I’m an offshore data processor and I have tons of downtime. I would recon that I actually only work maybe 10 or 20% of the time I’m getting paid. And I don’t want to toot my own horn too much but I’m damn good at what I do and everyone above me seems very thrilled to have me in their employ, my reviews go well, etc.
Basically, the way our job works is they lay out some nodes which takes a month or two, then they pick the nodes up. I really only have any work to do when the nodes have been picked up, so if I’m out here during deployment, I’m basically just getting paid to keep a seat warm. There is literally no work for us to do. Same thing applies in between surveys when they are waiting to get permits.
Even when I am processing, many of the processing flows just take hours to run, so even when we are slamming busy with as much processing as we can do, I’m just sitting there monitoring things and making sure they are running smoothly.
Of course, when I am actually working, I’m often problem solving and juggling a million things and double checking and fixing other people’s errors, so it does come with a fair bit of stress when I am busy but honestly not too bad.
Now, if you think all that sounds cushy, wait till you hear about the client representatives, or “The Reps” as we call them. I honestly don’t think they do anything other than speak once a week at the weekly meetings saying, “you guys are doing a great job. Remember to be safe and keep up the good work.” They also wonder around and make stupid jokes. I think they make six figures.
Did I mention that I work 28 days on, then have 28 days off? So yeah… lots, and lots of downtime for offshore processors.
In fact, a lot of the offshore workers have lots of downtime. It isn’t just the processors and reps.
I used to know someone who worked as overnight gate control officer for an industrial company. He pretty much got to sit in a booth all night and surf the internet waiting for an occasional truck to pull up. The job paid very little though.
A beautiful essay. On some thread a while ago, I wrote about the difference between farmers (who carefully tend their soil so that it will go on producing) and miners (who extract what there is to extract and move on). It was clear to me that Maytag had exited farmer mode 10 or 15 years and was now in miner mode, mining (in both senses of the word) their reputation.
School teachers. Summers off.
Sure there is other stuff than just waiting for fires. But many full time departments do 24 hour shifts. So even with some extra work thrown in, there is a lot of down time. Because sometimes there is no downtime.
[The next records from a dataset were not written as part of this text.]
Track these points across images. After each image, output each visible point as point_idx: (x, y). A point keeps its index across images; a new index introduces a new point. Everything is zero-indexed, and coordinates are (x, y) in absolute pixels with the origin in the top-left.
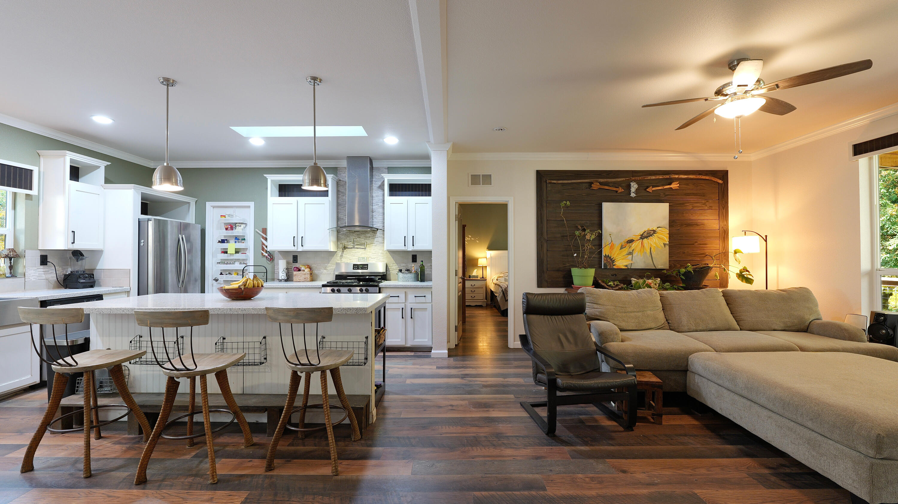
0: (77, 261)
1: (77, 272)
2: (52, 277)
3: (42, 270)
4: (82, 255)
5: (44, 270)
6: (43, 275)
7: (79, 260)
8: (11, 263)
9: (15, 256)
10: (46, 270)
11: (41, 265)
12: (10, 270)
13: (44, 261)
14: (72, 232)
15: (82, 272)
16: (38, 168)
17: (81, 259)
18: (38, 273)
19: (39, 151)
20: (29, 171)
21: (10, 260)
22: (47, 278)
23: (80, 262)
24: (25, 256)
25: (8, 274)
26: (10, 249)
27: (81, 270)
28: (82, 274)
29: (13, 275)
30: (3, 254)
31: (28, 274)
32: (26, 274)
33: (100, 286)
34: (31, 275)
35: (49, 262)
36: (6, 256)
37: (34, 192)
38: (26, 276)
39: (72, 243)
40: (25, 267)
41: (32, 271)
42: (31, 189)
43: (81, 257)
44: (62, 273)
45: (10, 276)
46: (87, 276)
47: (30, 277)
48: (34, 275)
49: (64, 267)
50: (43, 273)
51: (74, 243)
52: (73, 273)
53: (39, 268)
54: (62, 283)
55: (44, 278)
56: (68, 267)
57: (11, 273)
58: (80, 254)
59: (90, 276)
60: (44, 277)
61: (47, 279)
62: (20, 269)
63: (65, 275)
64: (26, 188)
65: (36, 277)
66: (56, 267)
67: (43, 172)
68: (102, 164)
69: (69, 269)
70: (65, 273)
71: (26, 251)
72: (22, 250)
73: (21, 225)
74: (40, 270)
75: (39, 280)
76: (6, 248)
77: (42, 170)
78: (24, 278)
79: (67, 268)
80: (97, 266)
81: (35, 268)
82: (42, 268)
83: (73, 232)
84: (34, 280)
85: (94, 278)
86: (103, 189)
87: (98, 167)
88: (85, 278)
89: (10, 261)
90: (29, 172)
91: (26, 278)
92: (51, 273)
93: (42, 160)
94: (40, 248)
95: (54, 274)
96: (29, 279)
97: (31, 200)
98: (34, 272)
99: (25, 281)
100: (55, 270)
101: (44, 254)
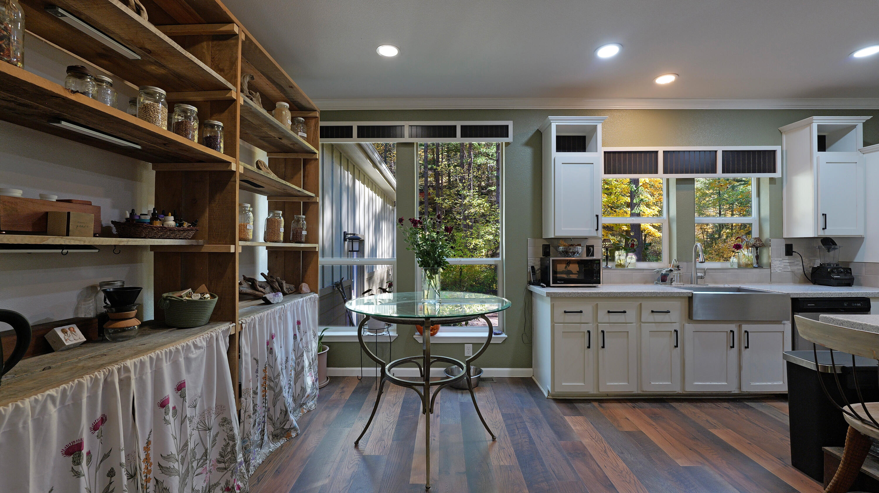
0: (829, 251)
1: (829, 264)
2: (798, 269)
3: (788, 261)
4: (834, 244)
5: (790, 261)
6: (789, 267)
7: (830, 250)
8: (757, 252)
9: (761, 246)
10: (792, 261)
11: (786, 255)
12: (757, 259)
13: (789, 250)
14: (823, 214)
15: (835, 266)
16: (780, 146)
17: (833, 249)
18: (783, 264)
19: (780, 128)
20: (772, 152)
21: (757, 250)
22: (793, 271)
23: (832, 253)
24: (769, 245)
25: (755, 264)
26: (756, 238)
27: (834, 262)
28: (835, 268)
29: (760, 266)
30: (751, 244)
31: (774, 265)
32: (772, 264)
33: (860, 285)
34: (777, 266)
35: (795, 252)
36: (753, 246)
37: (777, 175)
39: (823, 229)
40: (769, 257)
41: (778, 262)
42: (774, 171)
43: (833, 247)
44: (808, 265)
45: (757, 266)
46: (842, 270)
47: (775, 269)
48: (780, 266)
49: (810, 258)
50: (788, 264)
51: (826, 228)
52: (823, 265)
53: (785, 258)
54: (810, 278)
55: (789, 270)
56: (816, 258)
57: (757, 263)
58: (831, 242)
59: (847, 271)
62: (765, 260)
63: (814, 268)
64: (770, 172)
65: (781, 269)
66: (802, 258)
67: (786, 151)
68: (859, 121)
70: (812, 265)
71: (772, 240)
72: (767, 239)
73: (766, 212)
74: (785, 261)
75: (785, 272)
76: (753, 237)
77: (784, 149)
78: (770, 269)
79: (815, 260)
80: (854, 258)
81: (781, 259)
83: (825, 215)
84: (780, 272)
85: (851, 273)
86: (861, 155)
87: (854, 127)
88: (839, 273)
90: (772, 154)
92: (797, 264)
93: (784, 137)
94: (785, 236)
95: (800, 266)
96: (774, 271)
97: (775, 184)
98: (780, 263)
99: (771, 273)
100: (801, 261)
101: (789, 243)
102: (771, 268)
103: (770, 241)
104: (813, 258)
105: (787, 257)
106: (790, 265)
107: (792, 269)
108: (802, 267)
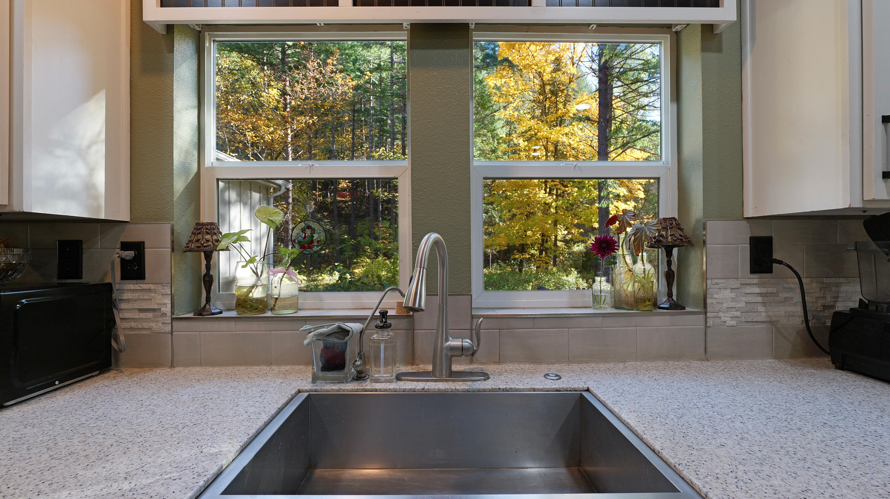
2: (790, 313)
3: (757, 290)
5: (764, 290)
6: (761, 308)
8: (669, 263)
9: (680, 242)
10: (770, 290)
11: (753, 271)
12: (670, 285)
13: (762, 257)
18: (744, 299)
21: (669, 254)
22: (774, 319)
24: (704, 242)
25: (663, 298)
26: (668, 219)
29: (676, 304)
30: (650, 236)
31: (714, 301)
32: (709, 301)
34: (725, 305)
35: (780, 262)
36: (656, 243)
38: (709, 309)
40: (704, 277)
41: (727, 294)
44: (820, 302)
45: (669, 305)
47: (721, 314)
48: (732, 305)
49: (825, 280)
50: (759, 299)
53: (749, 281)
55: (763, 317)
56: (842, 280)
57: (670, 296)
60: (762, 311)
61: (771, 322)
63: (837, 315)
65: (738, 314)
66: (804, 280)
69: (844, 288)
71: (709, 224)
72: (698, 221)
74: (749, 290)
75: (749, 325)
78: (703, 315)
79: (838, 285)
81: (736, 284)
82: (756, 281)
84: (733, 323)
89: (667, 256)
91: (708, 315)
92: (786, 300)
94: (749, 213)
95: (795, 304)
96: (716, 320)
97: (719, 50)
98: (733, 295)
99: (706, 327)
100: (799, 291)
101: (762, 233)
102: (706, 313)
103: (704, 229)
104: (833, 280)
105: (756, 279)
106: (764, 304)
107: (770, 314)
108: (799, 309)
Unless you count continuing education to maintain their certification, which most often happens during the “off-season”. Not to mention planning their curriculum for the next school year, keeping an eye out for school supply deals and sales (which most of them have to pay out-of-pocket), possibly teaching summer school, etc. It’s not like most of them hang out on the beach in the Bahamas from June to August.
I worked grave yard shift at a self serve gas station in college. One hour work seven hours of studying. I got a rush at 1:00 when the bars closed and that was it for the night.
I met someone whose husband was in charge of de-icing for a regional airport. Whenever the temperature was predicted to be below a certain threshold (and a fairly high one, at that – like 38), he had to report to work. Otherwise, not.
My particular position/location is probably an anomaly, but I’m a data center tech and about 90% of my day is downtime. Because of the way the company has it set up, we don’t do any network stuff because it’s all handled off site and off shore. Most of the job on the day shift is shipping/receiving, running the occasional cross-connect, customer-generated remote hands requests, and escorting vendor techs to the secured co-lo cages. Oh, and I get to cover for the security guard when he goes to lunch.